• **Written task**
Every record below must come back exactly as written, with the images dropped.
Segment Start: Data for processing
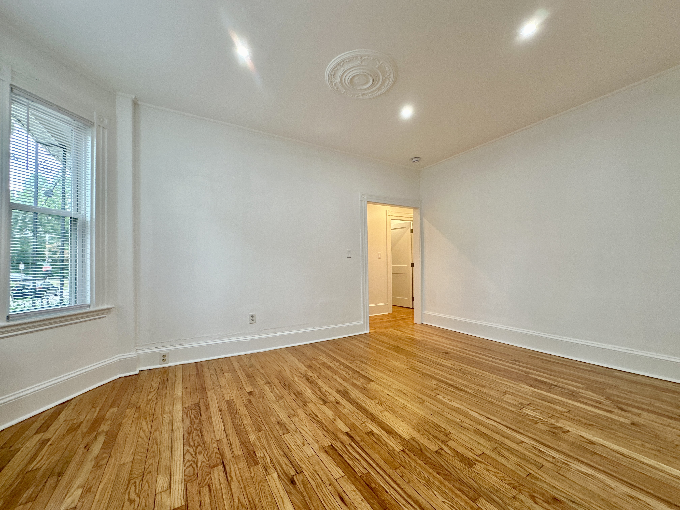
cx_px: 340
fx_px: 275
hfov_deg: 102.1
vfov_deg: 85.7
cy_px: 255
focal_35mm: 14
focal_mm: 2.22
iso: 125
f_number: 2.2
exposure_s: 1/60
Segment End: Data for processing
• **Finished task**
cx_px: 340
fx_px: 275
hfov_deg: 102.1
vfov_deg: 85.7
cy_px: 255
focal_35mm: 14
focal_mm: 2.22
iso: 125
f_number: 2.2
exposure_s: 1/60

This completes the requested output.